*Extrait source*

Au moment de partir pour l'île déserte, celle où l'on n'emporte que l'essentiel, nous glisserons la cassette de Je t'aime, je t'aime dans notre maigre bagage. Ce film d'Alain Resnais (1968) est généralement considéré comme une «petite» oeuvre du cinéaste. Elle n'est pas d'un abord engageant. La photo, le son et le cadre ne sont pas de première qualité. Le préambule est un peu long : quinze minutes pour nous signifier que Claude Ridder (Claude Rich) vient de rater sa tentative de suicide et que, n'ayant plus rien à perdre, il ne voit pas d'objection à être le premier cobaye humain d'une machine à voyager dans le temps. Claude est envoyé revivre une minute de son passé, le lundi 5 septembre 1966, à 16h03, très exactement.

C'est alors que la machine se met à déconner à pleins tuyaux. La fameuse minute se répète plusieurs fois, puis le cobaye se met à revisiter diverses séquences de son proche passé dans un ordre apparemment aléatoire. L'histoire d'amour qui a acculé Rich au suicide nous est ainsi livrée comme un puzzle. Le film bascule dans un cinéma expérimental extrêmement jouissif. Pourquoi éprouve-t-on tant de plaisir ? Le principe de base qu'adopte Resnais est que la mémoire affective n'est pas chronologique. Il a évidemment raison. Ensuite, le scénario passé au hachoir du montage, coécrit et dialogué par Jacques Sternberg, est un modèle d'ironie froide. Rich et son amante (belle Olga Georges-Picot) ont une liaison vide dans un monde vain, où les horloges semblent grippées.

*Consigne*
Répondez à ces questions d'après l'extrait :
(a) De quelle année date le film d'Alain Resnais ?
(b) Combien de minutes dure le préambule ?
(c) Qui a coécrit et dialogué le scénario ?

*Relevé des données*
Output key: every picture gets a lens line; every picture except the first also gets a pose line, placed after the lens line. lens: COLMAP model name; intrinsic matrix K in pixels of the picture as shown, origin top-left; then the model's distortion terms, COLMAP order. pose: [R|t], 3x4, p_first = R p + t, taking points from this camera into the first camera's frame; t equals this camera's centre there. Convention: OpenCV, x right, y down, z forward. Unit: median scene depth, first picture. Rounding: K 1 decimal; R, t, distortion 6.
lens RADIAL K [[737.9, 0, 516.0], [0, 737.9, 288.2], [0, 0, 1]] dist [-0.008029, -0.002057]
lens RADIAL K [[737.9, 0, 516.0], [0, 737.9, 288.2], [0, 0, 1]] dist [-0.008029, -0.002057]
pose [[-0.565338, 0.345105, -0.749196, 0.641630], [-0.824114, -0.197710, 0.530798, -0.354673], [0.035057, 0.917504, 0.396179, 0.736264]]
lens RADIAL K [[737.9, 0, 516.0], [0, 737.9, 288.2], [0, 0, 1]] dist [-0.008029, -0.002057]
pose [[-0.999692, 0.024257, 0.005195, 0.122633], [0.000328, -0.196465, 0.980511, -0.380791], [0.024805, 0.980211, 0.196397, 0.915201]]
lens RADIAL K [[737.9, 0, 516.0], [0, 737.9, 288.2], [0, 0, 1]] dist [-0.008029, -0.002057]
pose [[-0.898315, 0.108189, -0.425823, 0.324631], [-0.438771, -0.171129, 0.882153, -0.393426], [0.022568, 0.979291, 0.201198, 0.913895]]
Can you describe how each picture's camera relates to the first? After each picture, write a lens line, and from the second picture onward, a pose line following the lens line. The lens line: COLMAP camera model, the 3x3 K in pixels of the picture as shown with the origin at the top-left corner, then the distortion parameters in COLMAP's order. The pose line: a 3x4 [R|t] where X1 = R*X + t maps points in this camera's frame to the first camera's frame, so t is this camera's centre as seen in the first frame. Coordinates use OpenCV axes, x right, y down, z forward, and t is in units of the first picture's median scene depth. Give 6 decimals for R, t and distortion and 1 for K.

*Corrigé*
(a) 1968
(b) Quinze minutes
(c) Jacques Sternberg